The Trials of Jimmy Rose is a British crime drama television miniseries, starring Ray Winstone as protagonist Jimmy Rose, an ex-convict and businessman who tries to go straight after being released from prison on licence. The series also stars Amanda Redman, John Lynch and Paul Jesson as Jimmy's wife, her lover and his brother, respectively. The series premiered on 30 August 2015. The DVD of the first series was released on 14 September 2015.

Plot
Jimmy Rose (Ray Winstone), a long-term convict and criminal, is released on parole after serving twelve years in prison for armed robbery. When he returns home, he finds his wife, Jackie (Amanda Redman) is co-habiting with another man; his son, Joe (Tom Cullen) refuses to even speak to him; and his grand-daughter, Ellie (Montanna Thompson), has become addicted to drugs and is now working as a courier for gangland criminals Mehmet Guzman and Tony Chivers. Jimmy decides to turn his back on going straight to save his granddaughter from the clutches of the evil world of drugs, whilst trying to rebuild his family at the same time.

▶ [DATASET EXTRACT]
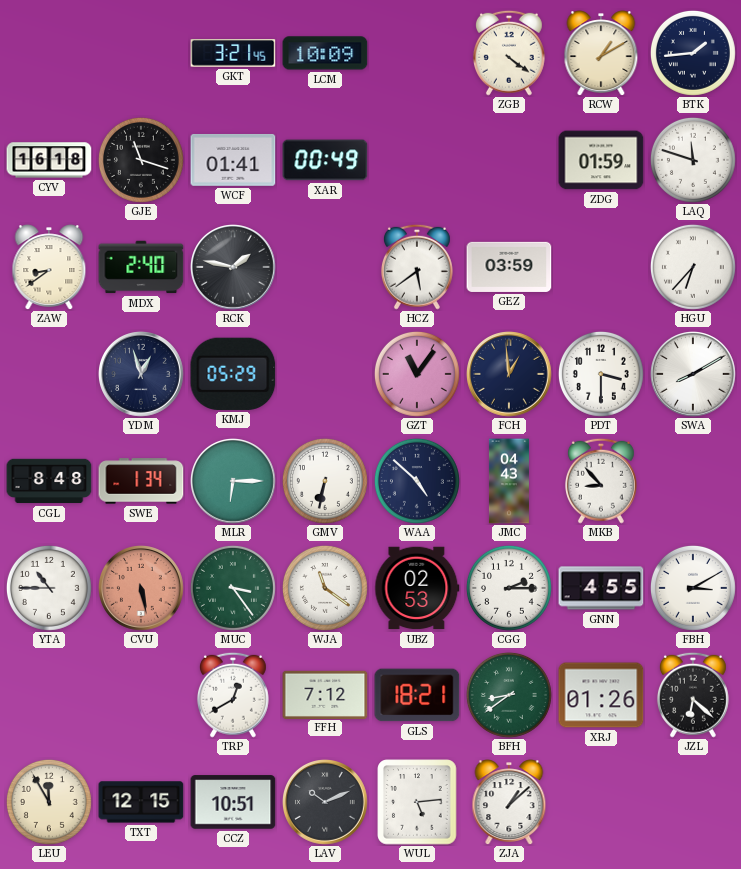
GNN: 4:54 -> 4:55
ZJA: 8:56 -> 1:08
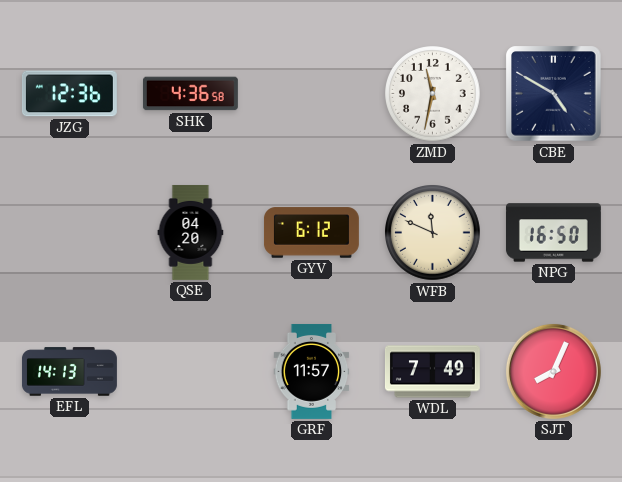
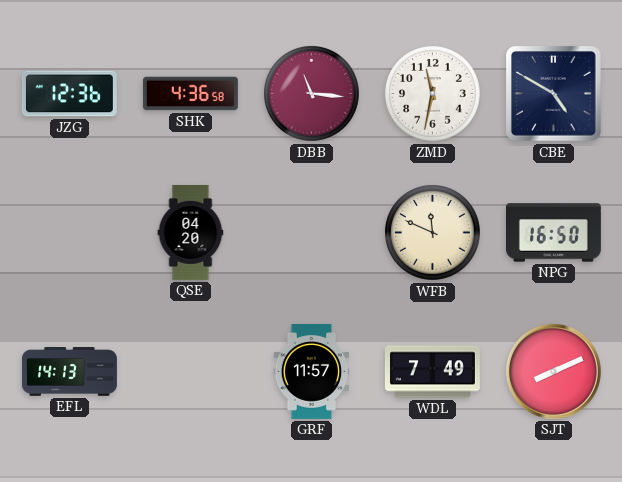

▶ [TASK REQUIREMENTS] Reproduce the passage on The Trials of Jimmy Rose word for word, starting at "The Trials of" and ending at "14 September 2015.". The listing comes from a different source than the text above it.

▶ [OUTPUT FOR THIS TASK]
The Trials of Jimmy Rose is a British crime drama television miniseries, starring Ray Winstone as protagonist Jimmy Rose, an ex-convict and businessman who tries to go straight after being released from prison on licence. The series also stars Amanda Redman, John Lynch and Paul Jesson as Jimmy's wife, her lover and his brother, respectively. The series premiered on 30 August 2015. The DVD of the first series was released on 14 September 2015.